Luedji Luna - Bom Mesmo É Estar Debaixo D'Água (2020)
Par où commencer ? Luedji Luna, chanteuse de Bahia apparue sur la scène brésilienne à la fin des années 2010, est touchée par la grâce, mais cela vous le savez déjà, si vous avez regardé la vidéo de concert en appartement que j’ai posté un peu plus bas il y a quelques mois.
On pourrait commencer par ce qui anime cette artiste, ce qui la distingue de bien d’autres chanteuses brésiliennes, qu’elles soient virtuoses, décalées, séductrices : la prise de position politique, rendu indissociable de l’amour comme thème central. Au risque de sa tromper dans le choix des mots, voire dans le fond, je dirai que Luedji Luna est engagée dans une recherche et dans une lutte : lutte pour (re) trouver de la confiance en soi et de la fierté en tant que femme noire, et peut-être surtout pour en (re) donner aux autres femmes noires du Brésil. Lutte qui se confond avec une autre recherche, sans doute plus essentielle encore, et commune à tous : la poursuite du bonheur. Celui dont la fin est toujours trop vite arrivée, comme le mettait en musique Jobim. Chez Luedji Luna, cette quête se confond avec la quête de Soi – trouver qui on est vraiment, trouver ce qui est bon pour soi. Tâche qui ne s’exécute pas mais s’entreprend chaque jour, hors des logiques de profit et de rhétorique qui sont censées être des logiques mais ne sont que des duperies aliénantes. La politique avant tout, se loge dans cette attention, cette sensibilité et cette appétence pour la médiation poétique, à contre-courant, utopique dirait-on en croyant la disqualifier... Alors que le mot honore. La quête de soi-même peut être longue et périlleuse, c’est bien connu, mais peut-être l’est-elle plus encore, ou de façon plus amère, quand on est une femme, quand on est noir ou noire, quand on est une femme noire au Brésil...
À l’écoute de son extraordinaire deuxième album, Bom Mesmo É Estar Debaixo D'Água, on se prend à penser que Luedji venait là de trouver ce bonheur et cet équilibre, tant cette musique embaume, rayonne, guérit et entraîne, dans cet ordre-là, qui ici est le bon. Le disque a été enregistré pendant la grossesse de la chanteuse (elle est enceinte sur la pochette), entre Sao Paulo et Nairobi au Kenya. En tout c'est un groupe élargi de jazz qui joue sur tout l'album, avec des musiciens bahianais comme elle, mais aussi cubains, congolais (françois muleka), et un producteur et guitariste kenyan, Kato Change, qui fait ici des prouesses de musicalité. Tout ce monde joue comme un vrai groupe de jazz, et l’assurance qu’ils atteignent très vite dans le déroulé du disque, pour ne plus la perdre jusqu’à la fin, est tout simplement hors-normes.

DONNÉES EXTRAITES:
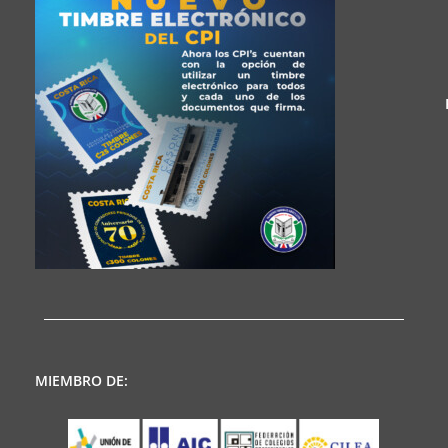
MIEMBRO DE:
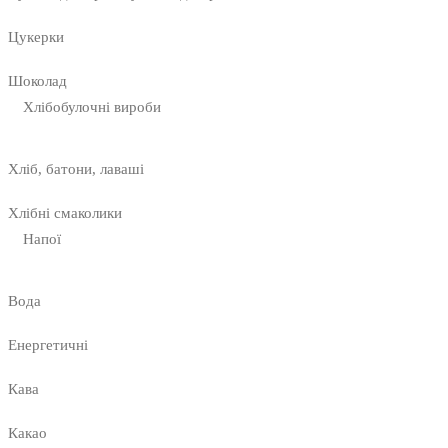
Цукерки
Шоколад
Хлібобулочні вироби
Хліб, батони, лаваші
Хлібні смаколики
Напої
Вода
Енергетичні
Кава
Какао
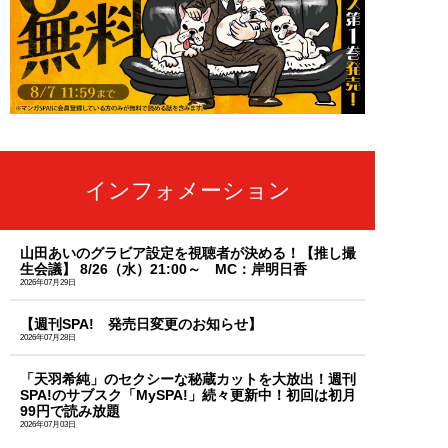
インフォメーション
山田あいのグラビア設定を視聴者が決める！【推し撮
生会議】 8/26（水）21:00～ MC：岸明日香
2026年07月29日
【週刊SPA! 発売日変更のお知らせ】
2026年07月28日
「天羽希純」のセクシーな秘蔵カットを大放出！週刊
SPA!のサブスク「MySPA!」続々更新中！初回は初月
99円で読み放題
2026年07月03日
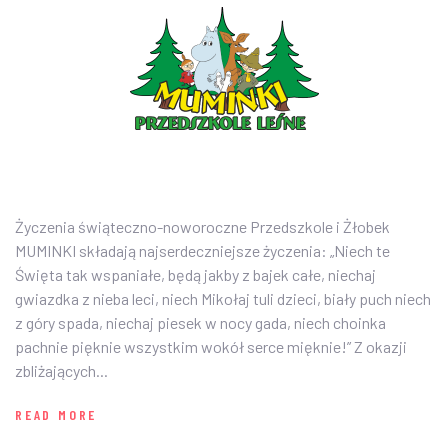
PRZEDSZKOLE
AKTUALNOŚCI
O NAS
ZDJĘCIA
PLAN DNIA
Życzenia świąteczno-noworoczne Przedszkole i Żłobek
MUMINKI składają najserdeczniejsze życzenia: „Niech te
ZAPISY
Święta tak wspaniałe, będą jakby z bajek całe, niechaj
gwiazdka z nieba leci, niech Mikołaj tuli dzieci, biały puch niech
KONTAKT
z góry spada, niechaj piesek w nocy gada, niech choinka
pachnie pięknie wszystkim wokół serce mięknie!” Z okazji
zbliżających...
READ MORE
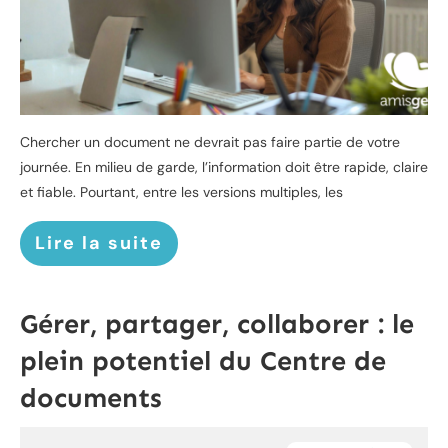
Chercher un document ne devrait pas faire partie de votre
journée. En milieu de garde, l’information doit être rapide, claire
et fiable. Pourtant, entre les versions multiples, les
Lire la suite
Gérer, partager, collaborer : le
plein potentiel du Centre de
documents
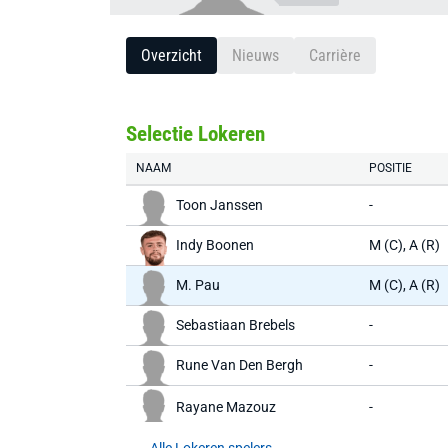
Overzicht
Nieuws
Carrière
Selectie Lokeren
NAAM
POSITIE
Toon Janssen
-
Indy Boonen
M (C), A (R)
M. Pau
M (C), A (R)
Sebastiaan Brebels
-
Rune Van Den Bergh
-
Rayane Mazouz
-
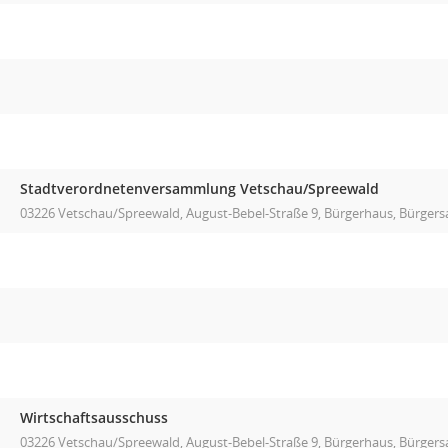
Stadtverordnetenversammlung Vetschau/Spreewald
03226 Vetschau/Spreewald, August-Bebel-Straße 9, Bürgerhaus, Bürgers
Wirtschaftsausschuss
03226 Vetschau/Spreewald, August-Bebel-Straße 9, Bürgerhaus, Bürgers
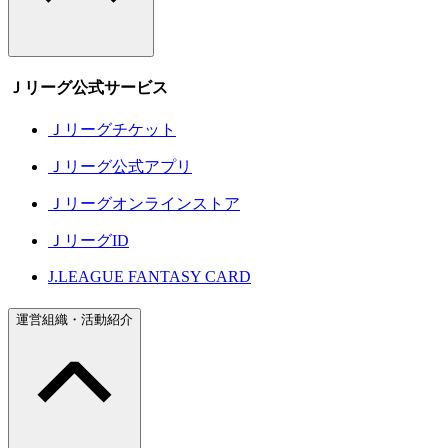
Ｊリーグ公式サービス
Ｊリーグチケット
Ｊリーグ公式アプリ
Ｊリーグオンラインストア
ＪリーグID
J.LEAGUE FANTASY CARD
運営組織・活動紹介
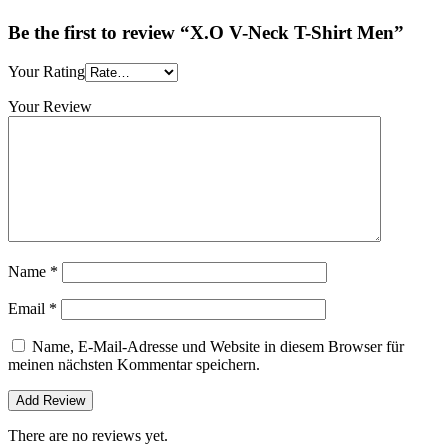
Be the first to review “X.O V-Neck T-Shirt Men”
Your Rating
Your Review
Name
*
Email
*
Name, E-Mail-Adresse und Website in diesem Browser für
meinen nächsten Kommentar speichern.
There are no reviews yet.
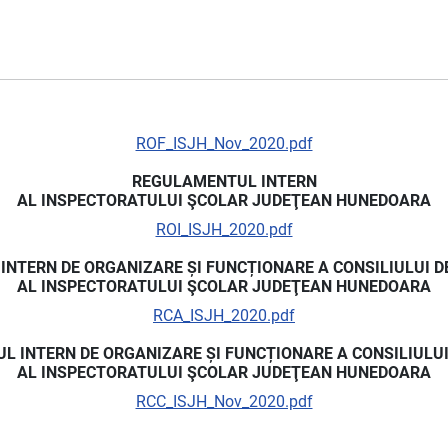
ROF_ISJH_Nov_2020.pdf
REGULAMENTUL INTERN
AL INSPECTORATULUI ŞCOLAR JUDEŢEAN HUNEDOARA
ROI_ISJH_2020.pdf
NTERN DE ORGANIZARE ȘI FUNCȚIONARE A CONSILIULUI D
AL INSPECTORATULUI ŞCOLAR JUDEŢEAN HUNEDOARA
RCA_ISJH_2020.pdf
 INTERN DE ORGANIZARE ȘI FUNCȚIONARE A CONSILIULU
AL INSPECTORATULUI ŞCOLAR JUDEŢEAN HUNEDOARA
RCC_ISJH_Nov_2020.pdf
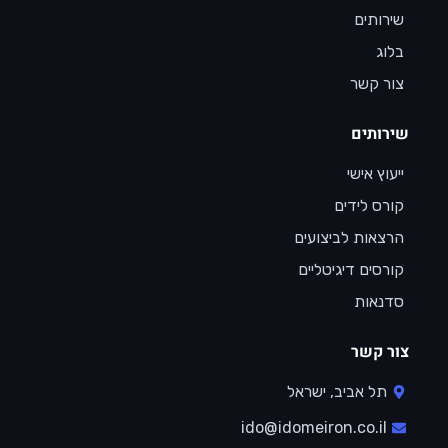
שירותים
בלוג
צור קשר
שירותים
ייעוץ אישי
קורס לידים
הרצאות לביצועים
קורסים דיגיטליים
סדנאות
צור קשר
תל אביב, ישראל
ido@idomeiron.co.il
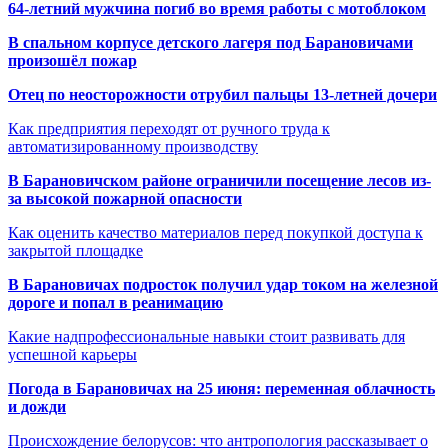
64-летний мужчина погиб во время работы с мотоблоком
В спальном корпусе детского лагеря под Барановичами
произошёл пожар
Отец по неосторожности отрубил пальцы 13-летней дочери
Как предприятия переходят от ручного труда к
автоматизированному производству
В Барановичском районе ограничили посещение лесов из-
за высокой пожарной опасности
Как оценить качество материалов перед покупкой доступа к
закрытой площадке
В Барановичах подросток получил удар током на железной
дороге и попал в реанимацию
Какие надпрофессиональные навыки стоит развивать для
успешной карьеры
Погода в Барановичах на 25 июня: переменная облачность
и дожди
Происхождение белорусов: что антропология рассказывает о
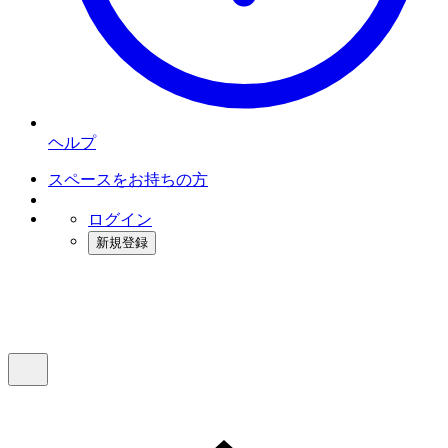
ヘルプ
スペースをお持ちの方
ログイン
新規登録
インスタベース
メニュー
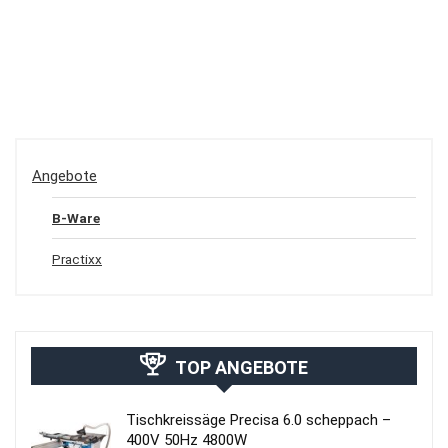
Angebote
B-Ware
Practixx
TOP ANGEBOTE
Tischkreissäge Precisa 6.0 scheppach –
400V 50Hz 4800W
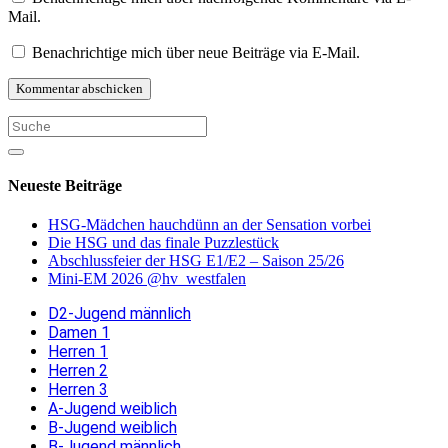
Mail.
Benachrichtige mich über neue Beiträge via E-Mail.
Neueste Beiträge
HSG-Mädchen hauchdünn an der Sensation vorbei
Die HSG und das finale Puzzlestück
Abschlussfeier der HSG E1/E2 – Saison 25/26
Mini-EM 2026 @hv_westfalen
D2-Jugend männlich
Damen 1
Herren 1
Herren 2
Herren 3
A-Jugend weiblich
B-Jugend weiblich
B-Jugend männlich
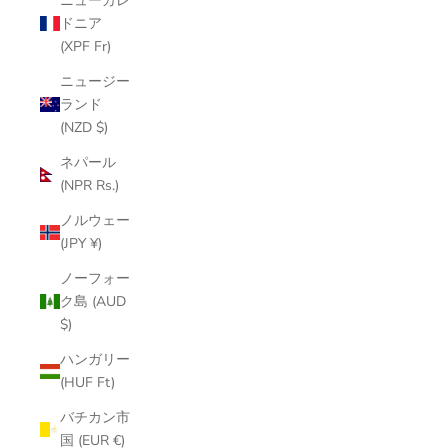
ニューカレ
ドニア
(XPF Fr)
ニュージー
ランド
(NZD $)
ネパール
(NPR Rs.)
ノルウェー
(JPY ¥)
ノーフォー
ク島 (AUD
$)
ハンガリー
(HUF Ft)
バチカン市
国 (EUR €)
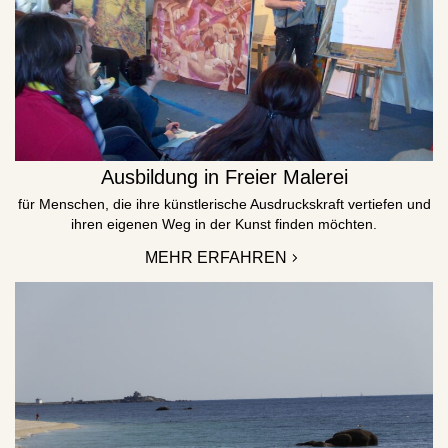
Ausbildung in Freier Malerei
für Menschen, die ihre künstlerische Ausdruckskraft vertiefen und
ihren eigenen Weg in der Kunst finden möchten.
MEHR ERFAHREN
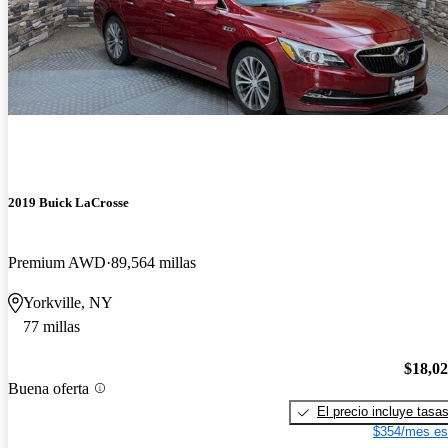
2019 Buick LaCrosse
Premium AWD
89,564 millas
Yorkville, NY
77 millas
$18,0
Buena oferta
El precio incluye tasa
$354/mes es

EXERCICE 1:
Répondez aux questions suivantes à partir du texte sur Luedji Luna.
(a) De quelle région du Brésil la chanteuse est-elle originaire ?
(b) Entre quelles villes le deuxième album a-t-il été enregistré ?
(c) Comment s'appelle le producteur et guitariste kenyan qui joue sur le disque ?
EXERCICE 2: Transcrivez fidèlement le passage du texte sur Luedji Luna compris entre « Par où commencer » et « a quelques mois. », ces deux passages inclus.

ZONE DE RÉPONSE 1:
(a) De Bahia.
(b) Entre Sao Paulo et Nairobi, au Kenya.
(c) Kato Change.

ZONE DE RÉPONSE 2:
Par où commencer ? Luedji Luna, chanteuse de Bahia apparue sur la scène brésilienne à la fin des années 2010, est touchée par la grâce, mais cela vous le savez déjà, si vous avez regardé la vidéo de concert en appartement que j’ai posté un peu plus bas il y a quelques mois.